Because you’re applying to so many positions we recommend creating a spreadsheet listing all of the USA Jobs you’ve applied to. Create a column on the sheet for each of the following:
- Job announcement number
- First consideration date
- Announcement close date
- Type of crew (i.e. engines, helitack, hand crew)
- Whether the position offers housing
- Hiring agency (i.e. Fish and Wildlife, Park Service, BLM, Forest Service)
- Main contact for the position (i.e. engine boss, assistant engine boss, etc.)
- Notes for the position (i.e. who you’ve talked to, when, and what level of interest they showed)
Creating a spreadsheet will help you stay organized and remember where you stand with each prospective employer. Color code each position to indicate priority and which positions afford you the best chance for getting hired.
3. Call all the duty stations you applied to.
The truth is competition is quite fierce for wildland positions, so doing the bare minimum of applying online probably won’t cut it. The reality is that the person on the other end of that application has the daunting task of sorting through hundreds of other applicants. You’re going to need to do something to stand out from the crowd. The best way to do this is to call the person doing the hiring and introduce yourself. This puts a voice to your application and demonstrates you’re serious about getting a job.

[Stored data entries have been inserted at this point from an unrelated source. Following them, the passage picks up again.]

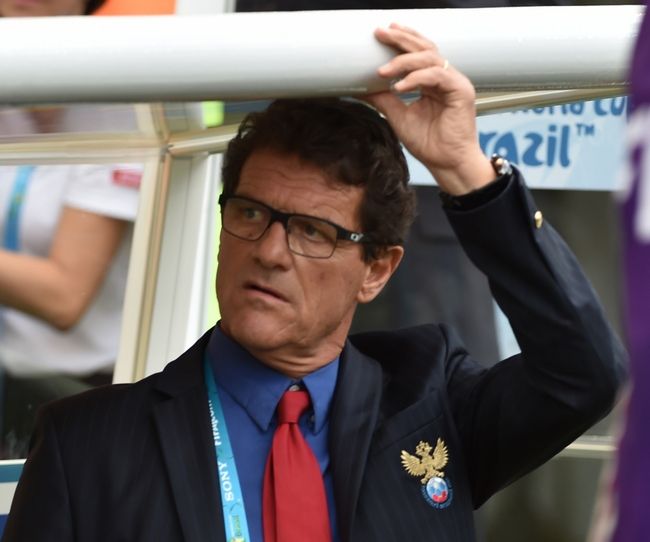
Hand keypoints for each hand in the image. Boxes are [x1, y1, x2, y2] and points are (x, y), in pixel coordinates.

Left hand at [364, 23, 493, 194]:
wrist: (447, 164)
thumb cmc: (430, 144)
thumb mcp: (399, 116)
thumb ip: (384, 99)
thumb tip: (363, 86)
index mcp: (432, 81)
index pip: (417, 53)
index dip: (401, 41)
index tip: (380, 34)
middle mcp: (445, 78)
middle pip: (424, 48)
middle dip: (401, 40)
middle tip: (380, 34)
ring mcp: (455, 82)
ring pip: (430, 58)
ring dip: (404, 61)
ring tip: (383, 71)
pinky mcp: (461, 91)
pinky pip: (436, 76)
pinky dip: (416, 78)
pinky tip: (399, 86)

When you make the call introduce yourself and tell them why you’re calling. It also helps to demonstrate your serious interest by taking the opportunity to learn more about them and their crew. This is your chance to both make a positive impression and learn as much as possible about the crew you could be working for.
Here are some examples of questions you could/should ask:
- What is their experience in fire?
- How long have they been at their current position?
- Will their be opportunities for training during the season?
- How much overtime does the crew average?
- Is housing provided?
Try to be calm, relaxed, and professional during the call. There’s nothing to worry about, it’s just a casual call for the two of you to get to know each other a little better. You’ll know when you’ve made a good connection. Be sure to make note of it in your spreadsheet and continue to check in with them during their hiring process, calling every two weeks or so. With any luck, they’ll soon be offering you a job.
Accept a position
We wouldn’t be too picky about where. As we said, this first year is about getting your boot in the door and demonstrating you willingness to learn and develop yourself as a firefighter. Get at least a year of work experience under your belt and your options will start to open up.
That’s it for our advice on landing your first job in wildland firefighting. This is the strategy we used to get our first job in fire. We knew there was a lot of competition so we applied to and called over seventy duty stations. Through that process we made a good connection with one engine boss in particular who we had a particularly good conversation with. We stayed in touch with this person during their hiring process in order to keep our name fresh in their minds and they eventually offered us a job.
Our experience taught us that the key to landing a wildland job is persistence. If you demonstrate sufficient will and determination, the person on the other end of that phone will take notice and offer you a job.
Good luck, and see you out on the line.